Korean Chicken Wings

Ingredients

  • 1/2 C. peanut oil
  • 1/2 C. michiu rice wine
  • 3 1/2 t. soy sauce
  • 1 1/4 t. kosher salt
  • 1 t. toasted sesame oil
  • 1/2 t. granulated sugar
  • 2 lbs. chicken wings
  • 1 qt. vegetable oil for frying
  • 1/4 C. potato starch
  • 1/4 C. Wondra quick mixing flour

Preparation

Step 1

1. Place the peanut oil. rice wine, soy sauce, salt, sesame oil, and sugar in a large bowl and whisk to combine. Stir until the salt and sugar have completely dissolved.
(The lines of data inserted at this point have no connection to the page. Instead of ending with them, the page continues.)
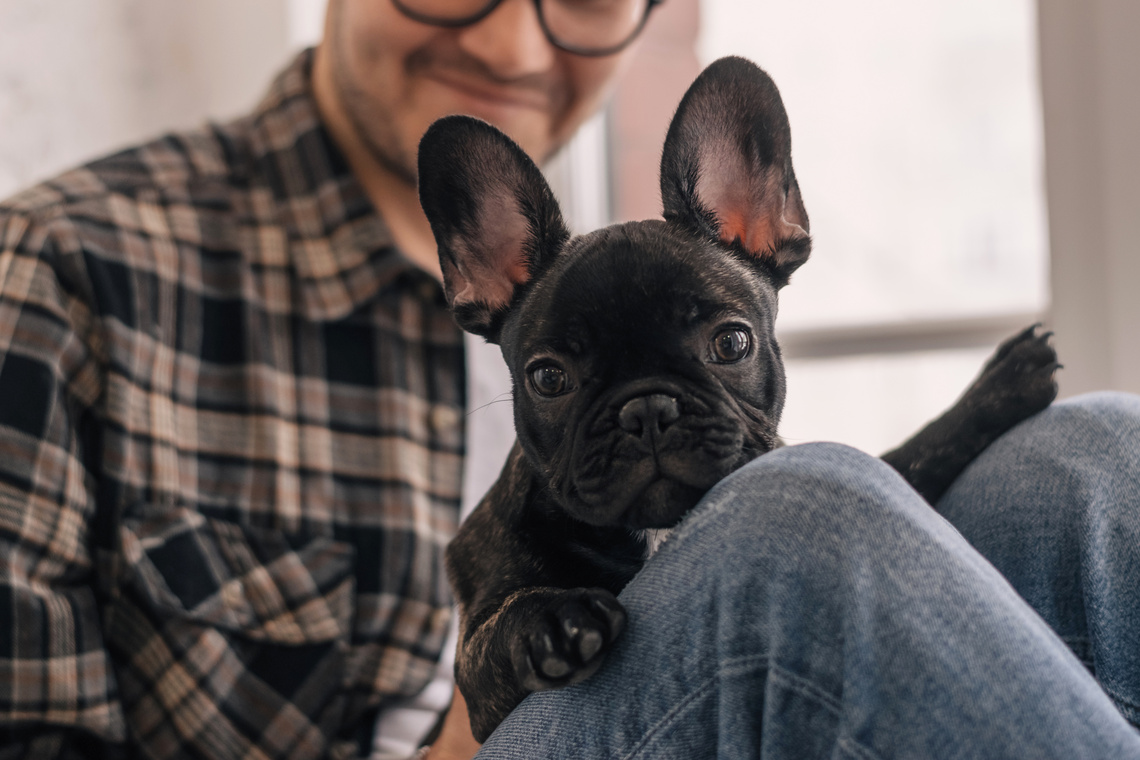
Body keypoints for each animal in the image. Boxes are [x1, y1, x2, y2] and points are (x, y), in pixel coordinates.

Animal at [419, 54, 1057, 742]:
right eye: (548, 379)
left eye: (731, 343)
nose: (646, 410)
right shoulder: (479, 668)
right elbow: (494, 631)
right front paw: (548, 622)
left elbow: (907, 456)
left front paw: (997, 387)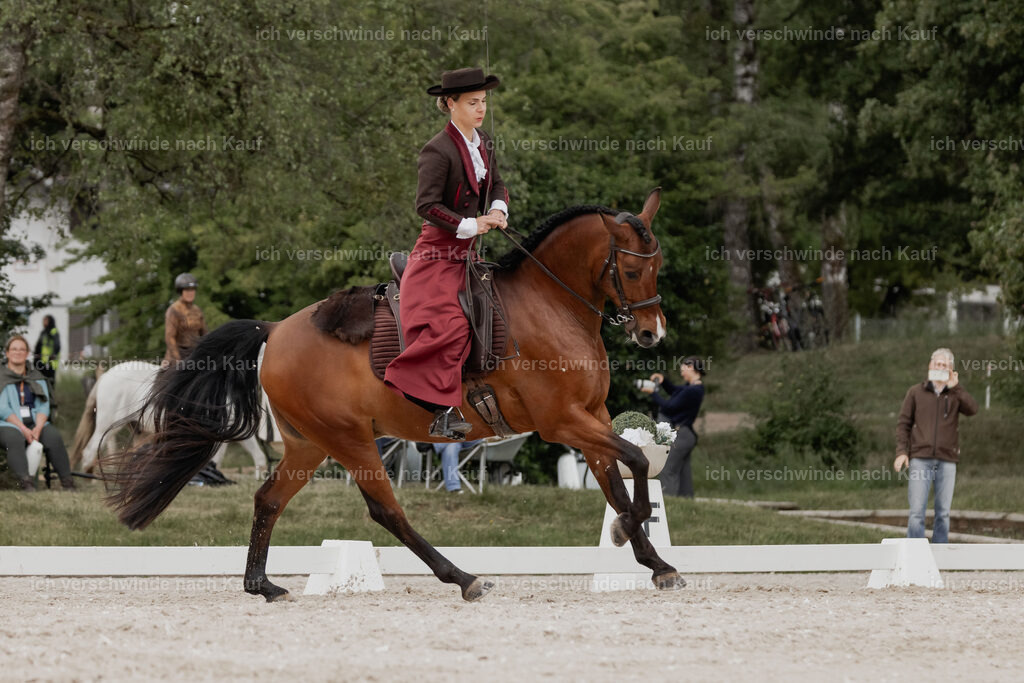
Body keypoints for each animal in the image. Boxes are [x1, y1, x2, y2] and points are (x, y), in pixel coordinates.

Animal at [105, 188, 684, 602]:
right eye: (632, 269)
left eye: (658, 267)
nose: (651, 334)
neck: (550, 306)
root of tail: (276, 329)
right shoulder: (562, 420)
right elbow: (636, 461)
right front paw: (629, 532)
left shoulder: (592, 415)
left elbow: (616, 479)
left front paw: (656, 563)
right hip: (352, 441)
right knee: (387, 512)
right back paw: (463, 578)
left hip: (309, 444)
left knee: (268, 498)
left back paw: (262, 585)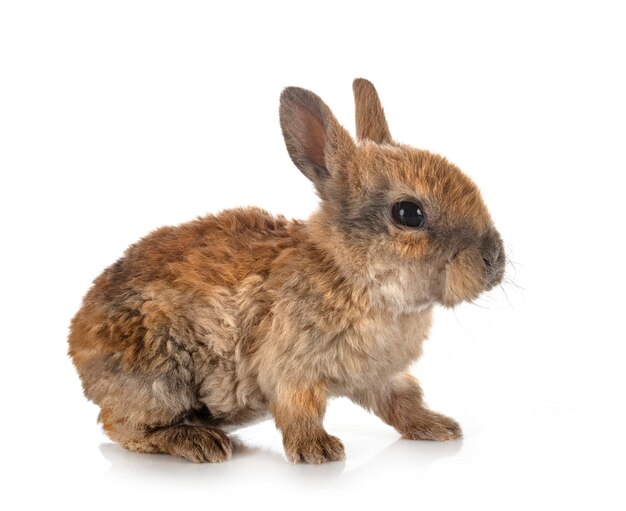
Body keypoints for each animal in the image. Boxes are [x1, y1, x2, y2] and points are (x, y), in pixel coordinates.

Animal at [68, 79, 504, 464]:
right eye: (409, 214)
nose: (494, 260)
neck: (350, 274)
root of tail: (77, 342)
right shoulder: (292, 372)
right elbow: (301, 411)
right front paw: (319, 452)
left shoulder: (380, 376)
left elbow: (403, 401)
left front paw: (439, 427)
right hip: (160, 378)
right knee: (125, 428)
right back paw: (200, 442)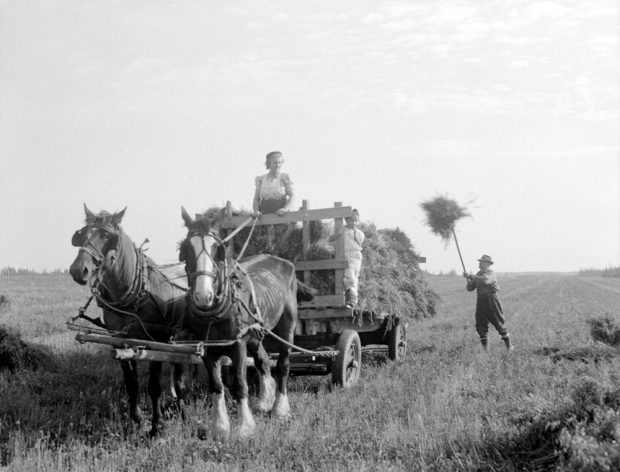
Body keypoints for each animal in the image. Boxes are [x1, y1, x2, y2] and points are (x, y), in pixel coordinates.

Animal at [69, 205, 189, 436]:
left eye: (108, 236)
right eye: (81, 234)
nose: (78, 270)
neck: (134, 294)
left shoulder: (156, 341)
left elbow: (154, 386)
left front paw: (157, 426)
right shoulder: (120, 340)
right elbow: (131, 384)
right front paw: (136, 420)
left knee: (181, 373)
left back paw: (182, 409)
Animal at [179, 208, 314, 436]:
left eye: (218, 249)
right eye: (187, 247)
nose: (203, 296)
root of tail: (286, 264)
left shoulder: (238, 344)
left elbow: (240, 383)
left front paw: (244, 427)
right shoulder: (208, 349)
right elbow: (216, 386)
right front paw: (220, 427)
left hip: (287, 327)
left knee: (283, 365)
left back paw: (279, 408)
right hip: (255, 333)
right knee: (263, 361)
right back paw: (263, 402)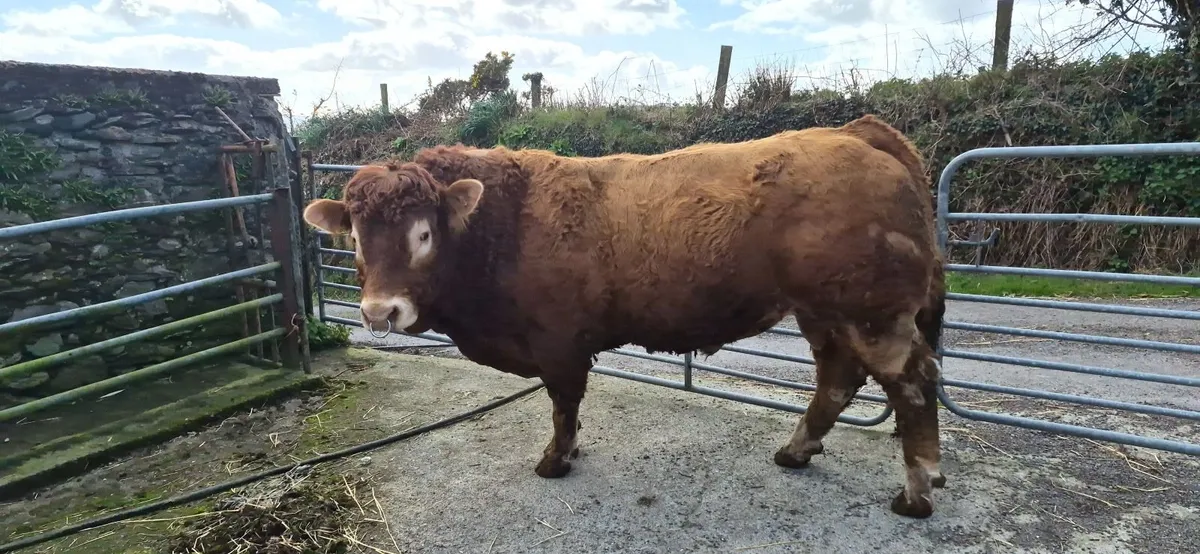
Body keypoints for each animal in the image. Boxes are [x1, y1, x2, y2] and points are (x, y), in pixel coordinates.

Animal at [302, 115, 948, 518]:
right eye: (354, 238)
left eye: (424, 233)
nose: (379, 310)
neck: (505, 223)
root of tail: (855, 132)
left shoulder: (557, 340)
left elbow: (564, 402)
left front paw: (557, 459)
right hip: (825, 312)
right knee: (838, 378)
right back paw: (796, 451)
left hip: (874, 316)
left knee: (913, 384)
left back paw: (917, 493)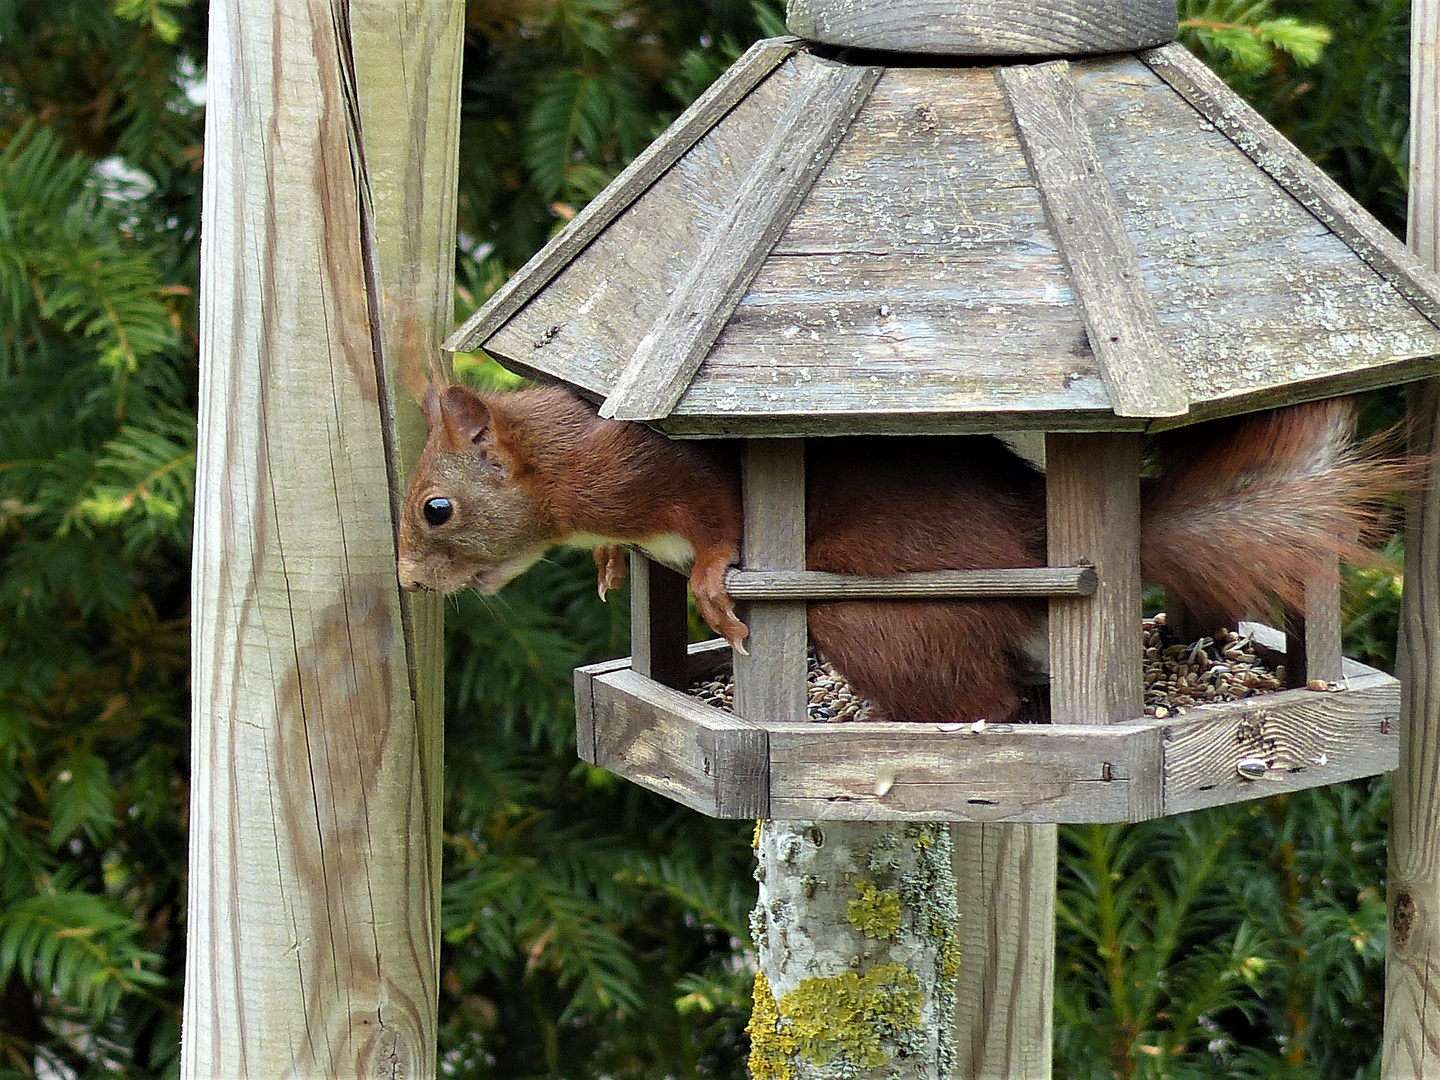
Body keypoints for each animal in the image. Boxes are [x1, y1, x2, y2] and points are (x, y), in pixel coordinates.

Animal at [400, 385, 1388, 722]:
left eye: (435, 510)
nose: (409, 581)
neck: (561, 467)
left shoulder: (659, 472)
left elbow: (719, 525)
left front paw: (713, 586)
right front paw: (611, 566)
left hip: (867, 612)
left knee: (979, 699)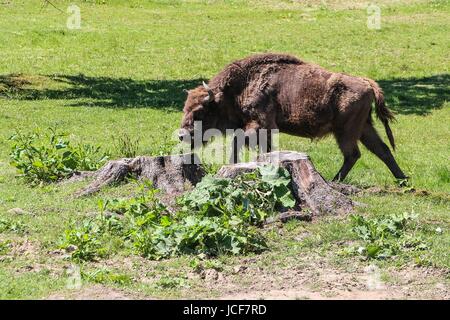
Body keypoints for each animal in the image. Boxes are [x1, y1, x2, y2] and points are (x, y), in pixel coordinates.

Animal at [179, 53, 408, 181]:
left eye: (200, 111)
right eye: (185, 107)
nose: (182, 135)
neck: (237, 89)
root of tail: (368, 83)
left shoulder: (260, 124)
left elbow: (240, 143)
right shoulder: (263, 130)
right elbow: (261, 150)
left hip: (346, 131)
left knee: (353, 154)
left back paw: (335, 180)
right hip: (364, 128)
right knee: (382, 150)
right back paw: (403, 180)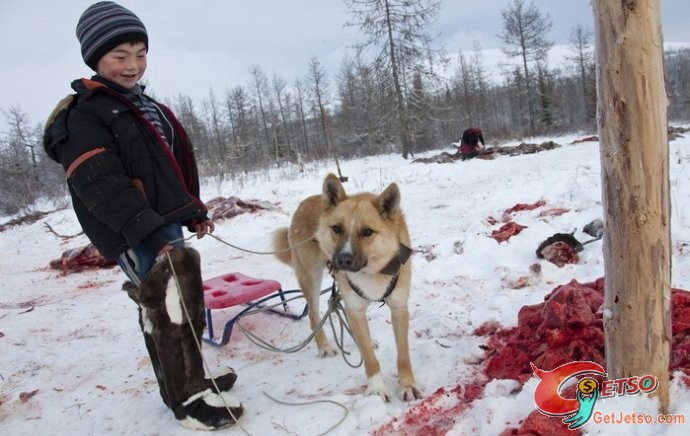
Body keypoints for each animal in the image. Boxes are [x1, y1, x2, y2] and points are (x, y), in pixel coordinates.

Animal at [274, 174, 420, 402]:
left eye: (367, 232)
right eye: (336, 228)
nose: (343, 260)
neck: (372, 271)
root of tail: (305, 202)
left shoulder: (398, 308)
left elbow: (403, 354)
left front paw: (407, 384)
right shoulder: (356, 308)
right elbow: (370, 358)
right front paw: (377, 388)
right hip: (311, 279)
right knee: (314, 316)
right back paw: (325, 346)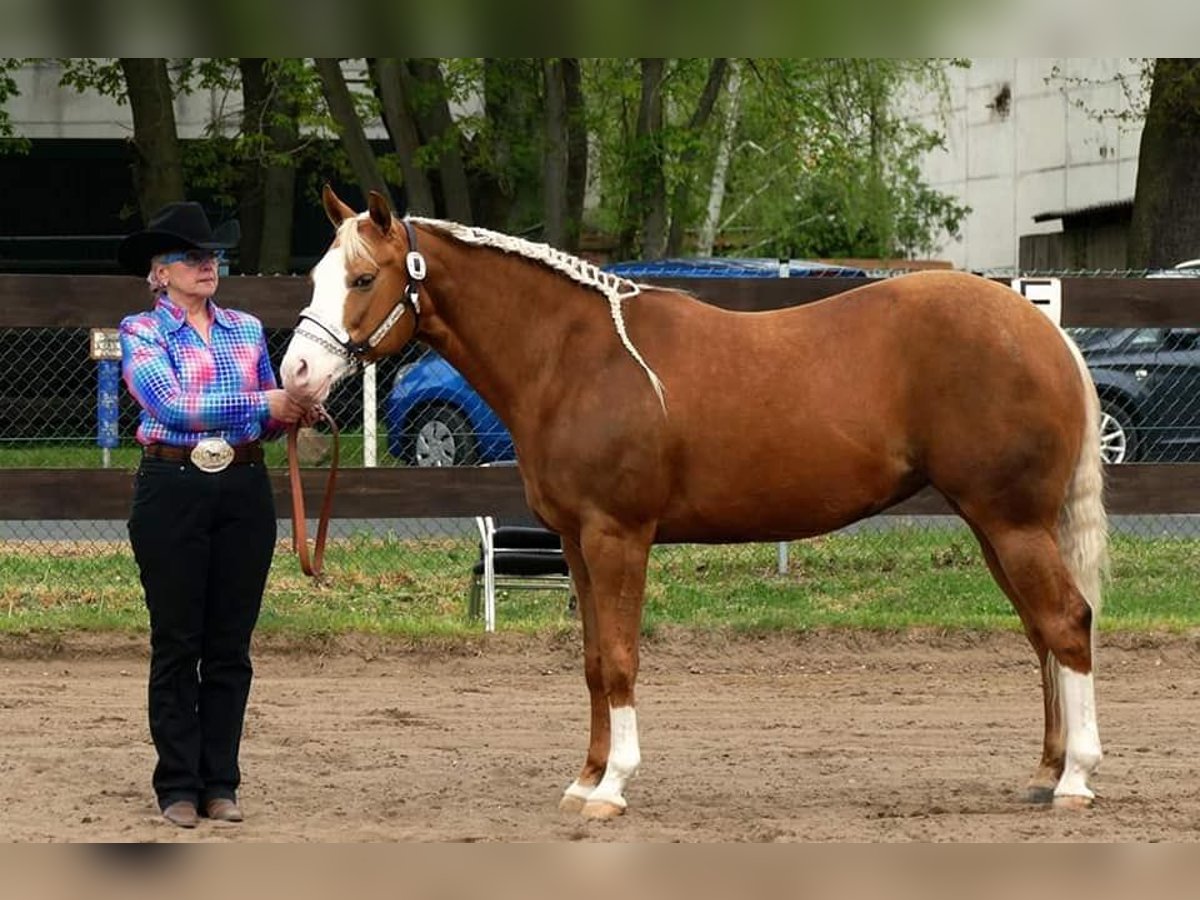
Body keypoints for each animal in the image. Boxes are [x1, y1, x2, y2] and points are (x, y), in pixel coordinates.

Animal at [278, 187, 1104, 820]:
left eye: (362, 279)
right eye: (316, 275)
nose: (295, 374)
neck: (575, 358)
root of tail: (1044, 332)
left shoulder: (617, 536)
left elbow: (619, 659)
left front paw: (612, 788)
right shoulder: (575, 542)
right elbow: (590, 662)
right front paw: (583, 779)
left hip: (1011, 522)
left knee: (1067, 624)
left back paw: (1076, 779)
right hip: (996, 526)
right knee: (1041, 635)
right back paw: (1045, 772)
2. Place the chicken wings in the marinade, toss to coat evenly, cover, and refrigerate 30 minutes.

3. When the wings are done marinating, pour the vegetable oil into a Dutch oven or heavy pan (oil should be 3-4 inches deep). Heat over medium-high heat until oil temperature reaches 350 degrees. Meanwhile, line a baking sheet with paper towels and set aside.

4. Combine the potato starch and Wondra in a large bowl. Remove 5-7 wings from the marinade and place them in the Wondra mixture. Toss to coat them with a thin layer.

5. Fry for 7 minutes at a time. Repeat, working in batches, until completed.